While many airborne pollutants are on the decline thanks to legislation like the now-threatened Clean Power Plan, ozone levels are continuing to increase. And levels just 3 parts per billion (ppb) higher than a different location over 10 years are enough to increase your risk of emphysema by as much as smoking a pack of cigarettes every day for 29 years, according to a new study.
Researchers writing in The Journal of the American Medical Association (JAMA) tracked air pollutants across six urban areas – Chicago, Winston-Salem, (North Carolina), Baltimore, Los Angeles, St. Paul, Minnesota, and New York – and lung function in more than 7,000 people recruited from the Multi-Ethnic Study of Atherosclerosis (MESA) Air and Lung studies between 2000 and 2018.

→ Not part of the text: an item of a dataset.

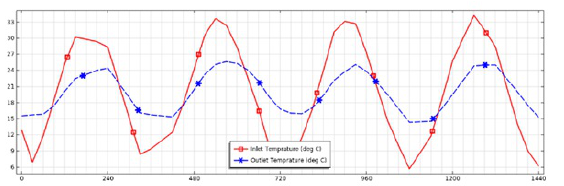
Fig. 12. Time history of Inlet and Outlet temperature for 4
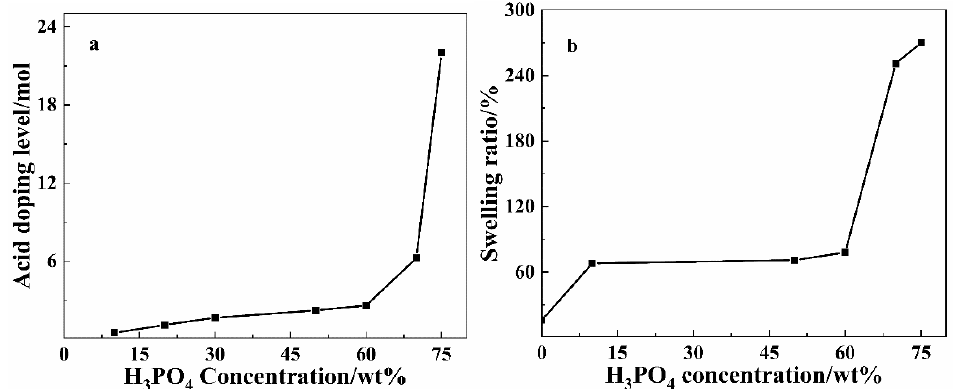
Figure 3. ( a ) Doping level; ( b )Swelling ratio of phosphoric acid doped PPI as a function of the H 3 PO 4 concentration.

Longitudinal increases in percent emphysema measured via more than 15,000 CT scans taken over the 18-year period revealed a strong positive correlation between all forms of air pollution and diagnoses of the disease. Average levels of the pollutant varied across the areas and time period studied but were between 10 and 25 ppb.
"We were surprised to see how strong air pollution's impact was on the progression of emphysema on lung scans, in the same league as the effects of cigarette smoking, which is by far the best-known cause of emphysema," senior co-author Joel Kaufman, a professor of environmental and occupational health sciences and epidemiology in the School of Public Health at the University of Washington, said in a statement.
This is problematic. Efforts to reduce pollutants have seen most decline but the ozone continues to increase – in some areas by as much as 3 ppb, in part thanks to climate change. This is because ground-level ozone is generated when ultraviolet light interacts with fossil fuel pollutants.
"These findings matter since ground-level ozone levels are rising, and the amount of emphysema on CT scans predicts hospitalization from and deaths due to chronic lung disease," said senior author R. Graham Barr, a professor of medicine and epidemiology at Columbia University.
Emphysema is a chronic disease with no cure, although there are treatments to help manage the condition. Damage of lung tissue prevents the body from processing oxygen effectively, leaving patients with a persistent cough, trouble breathing, and at an increased risk of death.
"As temperatures rise with climate change," Barr continued, "ground-level ozone will continue to increase unless steps are taken to reduce this pollutant. But it's not clear what level of the air pollutants, if any, is safe for human health."